Each of my scholarly editing projects began in the archives; each was sparked by an “untimely” encounter with documents I had never seen before or that I suddenly saw anew in their manuscript (as opposed to printed) forms. Since I have found material objects so “good to think with,” I take pleasure in exploring how to read materiality and documentary evidence with my students as a vehicle for their own discoveries. The scholarly analysis of material culture is a necessarily interdisciplinary endeavor, and my seminars draw on theory and practice from both the humanities and the social sciences — e.g. literary studies, history, art history, archive studies, museum studies, archaeology — to explore the complex relationships between people and their modes of expression and exchange.

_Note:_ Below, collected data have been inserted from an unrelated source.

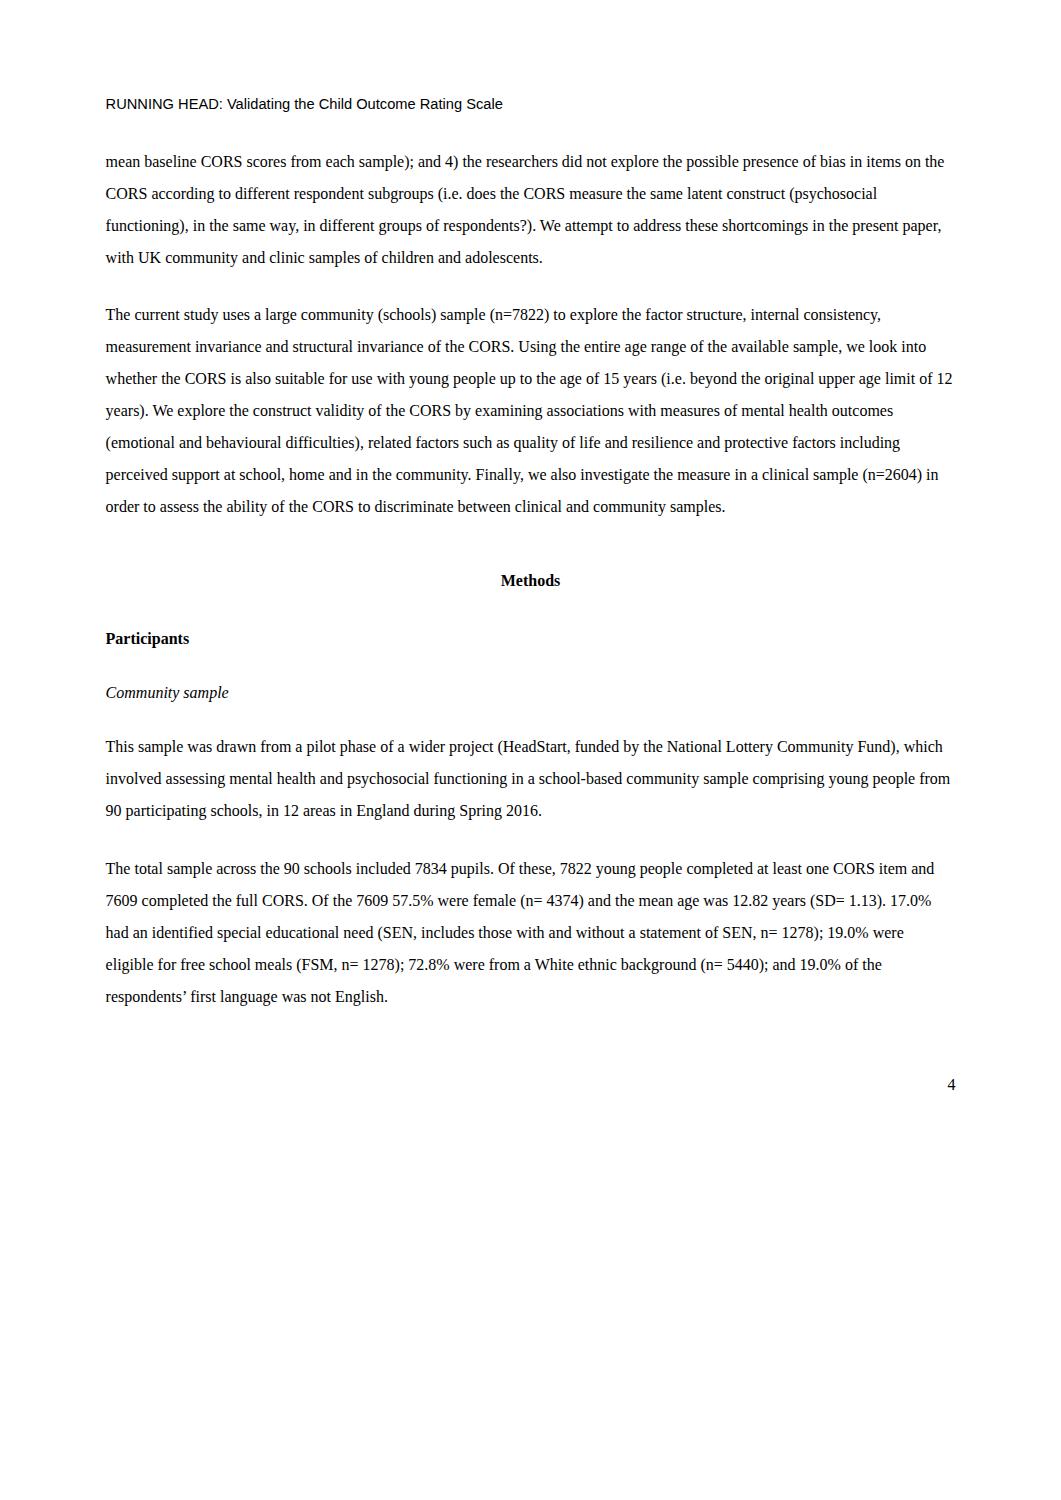RUNNING HEAD: Validating the Child Outcome Rating Scale
mean baseline CORS scores from each sample); and 4) the researchers did not explore the possible presence of bias in items on the CORS according to different respondent subgroups (i.e. does the CORS measure the same latent construct (psychosocial functioning), in the same way, in different groups of respondents?). We attempt to address these shortcomings in the present paper, with UK community and clinic samples of children and adolescents.
The current study uses a large community (schools) sample (n=7822) to explore the factor structure, internal consistency, measurement invariance and structural invariance of the CORS. Using the entire age range of the available sample, we look into whether the CORS is also suitable for use with young people up to the age of 15 years (i.e. beyond the original upper age limit of 12 years). We explore the construct validity of the CORS by examining associations with measures of mental health outcomes (emotional and behavioural difficulties), related factors such as quality of life and resilience and protective factors including perceived support at school, home and in the community. Finally, we also investigate the measure in a clinical sample (n=2604) in order to assess the ability of the CORS to discriminate between clinical and community samples.
Methods
Participants
Community sample
This sample was drawn from a pilot phase of a wider project (HeadStart, funded by the National Lottery Community Fund), which involved assessing mental health and psychosocial functioning in a school-based community sample comprising young people from 90 participating schools, in 12 areas in England during Spring 2016.
The total sample across the 90 schools included 7834 pupils. Of these, 7822 young people completed at least one CORS item and 7609 completed the full CORS. Of the 7609 57.5% were female (n= 4374) and the mean age was 12.82 years (SD= 1.13). 17.0% had an identified special educational need (SEN, includes those with and without a statement of SEN, n= 1278); 19.0% were eligible for free school meals (FSM, n= 1278); 72.8% were from a White ethnic background (n= 5440); and 19.0% of the respondents’ first language was not English.
4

In addition to courses in Textual Studies and Editorial Theory, I regularly teach courses on Dickinson and nineteenth-century American Literature.
I am currently the editor-in-chief of Textual Cultures: Texts, Contexts, Interpretation, the official journal of the Society for Textual Scholarship. Textual Cultures is an open-access, peer-reviewed journal devoted to publishing essays on the praxis and theory of textual editing in all national traditions (texts) and historical periods.